→ **Tugas Latihan**
1. Tentukan apakah setiap pernyataan berikut sesuai dengan teks tentang kerja dan lingkungan hidup di bawah. Jawab ya atau tidak, lalu kutip kata-kata teks yang menentukannya persis sama.
(a) Teks menyebut perubahan iklim di bumi sebagai penyebab munculnya berbagai bencana alam.
(b) Menurut teks, kerja adalah tindakan untuk meraih keuntungan semata-mata.
(c) Bacaan hari Minggu yang dibahas jatuh pada tanggal 10 Februari 2013.
2. Ketik ulang bagian dari teks tentang kerja dan lingkungan hidup di bawah, mulai dari kata "4. Ketiga bacaan" dan terus sampai kata "Petrus. Ada a)", tanpa mengubah apa pun.

3. Di depan sudah disinggung
bahwa perubahan iklim di bumi mengakibatkan munculnya berbagai bencana alam.
Disinilah dimensi kerja manusia itu berperan sangat besar baik untuk
menanggulangi atau meringankan bencana atau malahan semakin memperparahnya.
Allah memberi tugas kepada manusia untuk menaklukkan dan menguasai bumi beserta
isinya dengan sebaik-baiknya guna kelangsungan hidup di bumi. Manusia
diamanatkan untuk memenuhi kehendak Allah tersebut. Namun yang
sering terjadi : manusia cenderung
bekerja dan bekerja melulu untuk
mendapatkan keuntungan materiil belaka. Dengan demikian secara langsung manusia
sudah mengingkari tugas yang diperintahkan Allah. Manusia menjadi ciptaan yang
hanya memikirkan kepentingannya sendiri dan tidak lagi peduli dengan ciptaan
lain. Keberlangsungan hidup seluruh ciptaan terancam. Di bumi Kalimantan Selatan
ini kenyataan serupa tidak asing. Pertanian monokultur dan pertambangan yang
tidak mengindahkan keutuhan dan kelestarian lingkungan marak
terjadi. Demikian pula pola pembangunan rumah dan gedung yang hanya mencari
kemudahan dan keuntungan sebesar-besarnya dengan tidak mengindahkan pentingnya
area peresapan air. Perilaku manusia yang malas bekerja untuk kebersihan
lingkungan juga begitu nyata dimana-mana.
Kerja merupakan
tindakan untuk memuliakan manusia bukan untuk menurunkan derajatnya
menjadi alat untuk meraih keuntungan semata-mata. Kerja juga merupakan
kegiatan manusia yang bekerjasama dengan Allah untuk memelihara lingkungan
hidup dan menjadikannya ruang yang nyaman untuk dihuni manusia. Bukan merusakkannya dengan akibat yang
menyengsarakan hidup manusia itu sendiri.
4. Ketiga bacaan pada hari Minggu
biasa V hari ini, 10 Februari 2013 (Yes. 6:1-8; 1 Kor 15:1-11; Luk 5:1-11)
menampilkan suatu pola dan tahap-tahap
serupa yang dialami tokoh-tokoh Yesaya, Paulus dan Petrus. Ada a)
pengalaman disapa oleh Allah, b)
perasaan tak layak sebagai manusia dalam menanggapi sapaan Allah, c) jaminan Allah bahwa perutusan itu akan
berhasil dan d) keputusan untuk maju terus.
Pengalaman para tokoh Kitab Suci itu, pengalaman kita juga. Semua yang ada pada
kita adalah anugerah Allah, panggilan kita sebagai anak Allah dan anggota
Gereja dan satu warisan dengan Yesus Kristus adalah melulu rahmat Allah. Kita
dipanggil untuk berjuang dengan gagah perkasa melawan dosa dan egoisme. Itu
juga suatu anugerah luar biasa. Demikian juga kemenangan akhir yang dijanjikan
adalah suatu rahmat istimewa.

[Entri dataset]
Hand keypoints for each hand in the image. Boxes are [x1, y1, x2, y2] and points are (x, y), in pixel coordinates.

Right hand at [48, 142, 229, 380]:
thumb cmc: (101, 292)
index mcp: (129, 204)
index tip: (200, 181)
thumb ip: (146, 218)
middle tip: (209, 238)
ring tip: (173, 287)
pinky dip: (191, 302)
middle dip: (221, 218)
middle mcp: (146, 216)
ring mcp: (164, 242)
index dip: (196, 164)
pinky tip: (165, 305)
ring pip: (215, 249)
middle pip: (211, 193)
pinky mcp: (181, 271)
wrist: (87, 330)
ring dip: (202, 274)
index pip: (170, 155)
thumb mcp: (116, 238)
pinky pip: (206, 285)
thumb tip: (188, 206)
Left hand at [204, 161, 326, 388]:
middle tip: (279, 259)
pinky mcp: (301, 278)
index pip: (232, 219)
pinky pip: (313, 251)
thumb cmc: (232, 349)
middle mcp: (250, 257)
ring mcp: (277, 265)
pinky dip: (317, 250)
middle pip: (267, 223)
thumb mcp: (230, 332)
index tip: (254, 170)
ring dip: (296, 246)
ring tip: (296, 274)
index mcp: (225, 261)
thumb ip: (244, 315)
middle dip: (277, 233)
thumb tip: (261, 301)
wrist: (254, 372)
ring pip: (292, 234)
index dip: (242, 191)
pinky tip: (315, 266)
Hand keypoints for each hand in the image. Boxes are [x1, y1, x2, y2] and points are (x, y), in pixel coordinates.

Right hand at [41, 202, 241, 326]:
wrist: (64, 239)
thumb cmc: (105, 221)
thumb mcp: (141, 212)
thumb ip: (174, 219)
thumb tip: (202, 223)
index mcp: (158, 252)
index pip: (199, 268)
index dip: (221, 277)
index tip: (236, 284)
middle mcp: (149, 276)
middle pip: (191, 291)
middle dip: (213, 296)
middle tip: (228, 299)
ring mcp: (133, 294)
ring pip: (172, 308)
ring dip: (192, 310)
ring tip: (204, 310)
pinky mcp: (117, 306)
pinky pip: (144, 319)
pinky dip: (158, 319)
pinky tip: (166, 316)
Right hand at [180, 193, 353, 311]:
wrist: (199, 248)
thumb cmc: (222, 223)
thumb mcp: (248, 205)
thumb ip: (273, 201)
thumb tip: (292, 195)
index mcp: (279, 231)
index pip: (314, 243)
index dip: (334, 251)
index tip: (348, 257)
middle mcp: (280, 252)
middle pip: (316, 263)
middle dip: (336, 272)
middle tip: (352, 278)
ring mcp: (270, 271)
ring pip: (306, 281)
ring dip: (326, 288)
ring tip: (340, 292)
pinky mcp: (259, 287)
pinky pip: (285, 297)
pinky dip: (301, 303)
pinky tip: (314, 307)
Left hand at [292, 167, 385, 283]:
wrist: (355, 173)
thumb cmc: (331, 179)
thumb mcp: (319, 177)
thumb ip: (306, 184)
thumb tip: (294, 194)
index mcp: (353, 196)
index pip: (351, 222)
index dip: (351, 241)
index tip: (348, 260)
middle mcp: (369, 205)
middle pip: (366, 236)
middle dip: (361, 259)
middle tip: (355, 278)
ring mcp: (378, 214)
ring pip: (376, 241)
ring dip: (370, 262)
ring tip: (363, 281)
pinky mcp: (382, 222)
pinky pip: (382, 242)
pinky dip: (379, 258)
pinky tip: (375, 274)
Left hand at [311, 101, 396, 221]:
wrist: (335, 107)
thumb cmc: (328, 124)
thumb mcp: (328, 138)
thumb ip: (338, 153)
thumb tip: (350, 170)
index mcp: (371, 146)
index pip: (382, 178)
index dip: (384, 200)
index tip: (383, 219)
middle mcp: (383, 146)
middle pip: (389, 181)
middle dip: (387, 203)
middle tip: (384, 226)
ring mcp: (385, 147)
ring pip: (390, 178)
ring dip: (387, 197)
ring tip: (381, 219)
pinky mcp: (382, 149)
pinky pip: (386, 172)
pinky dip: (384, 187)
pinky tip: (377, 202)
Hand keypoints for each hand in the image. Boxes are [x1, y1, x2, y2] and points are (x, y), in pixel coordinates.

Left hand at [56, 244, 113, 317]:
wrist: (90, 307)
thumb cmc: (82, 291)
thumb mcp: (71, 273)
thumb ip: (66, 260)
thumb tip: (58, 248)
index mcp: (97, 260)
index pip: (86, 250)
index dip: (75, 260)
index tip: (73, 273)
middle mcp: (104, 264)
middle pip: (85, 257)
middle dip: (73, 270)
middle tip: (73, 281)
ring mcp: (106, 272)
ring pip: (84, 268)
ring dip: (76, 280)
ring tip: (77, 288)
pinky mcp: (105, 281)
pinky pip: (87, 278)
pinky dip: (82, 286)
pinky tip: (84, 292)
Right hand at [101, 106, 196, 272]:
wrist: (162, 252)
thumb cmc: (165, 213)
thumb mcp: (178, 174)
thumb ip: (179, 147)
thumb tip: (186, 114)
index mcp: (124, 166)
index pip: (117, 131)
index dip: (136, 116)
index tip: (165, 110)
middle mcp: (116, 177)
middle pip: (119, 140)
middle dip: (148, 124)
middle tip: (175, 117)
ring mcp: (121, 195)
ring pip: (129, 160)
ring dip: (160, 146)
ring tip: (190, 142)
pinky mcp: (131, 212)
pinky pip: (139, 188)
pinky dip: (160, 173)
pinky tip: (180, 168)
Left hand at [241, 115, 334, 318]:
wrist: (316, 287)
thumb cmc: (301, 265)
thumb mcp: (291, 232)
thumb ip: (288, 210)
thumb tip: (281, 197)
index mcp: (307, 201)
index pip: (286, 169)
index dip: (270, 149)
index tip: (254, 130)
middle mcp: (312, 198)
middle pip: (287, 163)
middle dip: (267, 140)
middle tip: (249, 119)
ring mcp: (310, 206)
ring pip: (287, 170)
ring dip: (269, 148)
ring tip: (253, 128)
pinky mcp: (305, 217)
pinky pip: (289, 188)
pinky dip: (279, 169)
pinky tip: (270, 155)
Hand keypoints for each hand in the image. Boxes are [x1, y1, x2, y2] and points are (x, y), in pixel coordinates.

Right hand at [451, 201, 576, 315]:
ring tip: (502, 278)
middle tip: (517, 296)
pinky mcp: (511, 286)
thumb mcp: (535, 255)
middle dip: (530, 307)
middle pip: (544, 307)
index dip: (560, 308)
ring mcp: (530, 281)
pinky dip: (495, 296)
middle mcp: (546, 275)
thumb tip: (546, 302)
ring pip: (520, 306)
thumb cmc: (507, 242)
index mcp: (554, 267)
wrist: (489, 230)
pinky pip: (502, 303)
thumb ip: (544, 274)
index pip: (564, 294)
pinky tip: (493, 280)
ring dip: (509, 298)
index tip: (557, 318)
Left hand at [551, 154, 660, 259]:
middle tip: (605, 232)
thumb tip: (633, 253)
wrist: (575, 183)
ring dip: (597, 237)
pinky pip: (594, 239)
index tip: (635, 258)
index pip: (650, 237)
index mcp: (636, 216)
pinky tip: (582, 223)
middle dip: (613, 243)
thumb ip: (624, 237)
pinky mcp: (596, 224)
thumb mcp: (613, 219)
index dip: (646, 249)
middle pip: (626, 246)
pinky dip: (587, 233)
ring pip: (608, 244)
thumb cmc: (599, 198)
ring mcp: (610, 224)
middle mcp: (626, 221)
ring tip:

→ **Jawaban Latihan**
1.
(a) Ya: "perubahan iklim di bumi mengakibatkan munculnya berbagai bencana alam"
(b) Tidak: "Kerja merupakan tindakan untuk memuliakan manusia bukan untuk menurunkan derajatnya menjadi alat untuk meraih keuntungan semata-mata"
(c) Ya: "hari ini, 10 Februari 2013"

2.
4. Ketiga bacaan pada hari Minggu
biasa V hari ini, 10 Februari 2013 (Yes. 6:1-8; 1 Kor 15:1-11; Luk 5:1-11)
menampilkan suatu pola dan tahap-tahap
serupa yang dialami tokoh-tokoh Yesaya, Paulus dan Petrus. Ada a)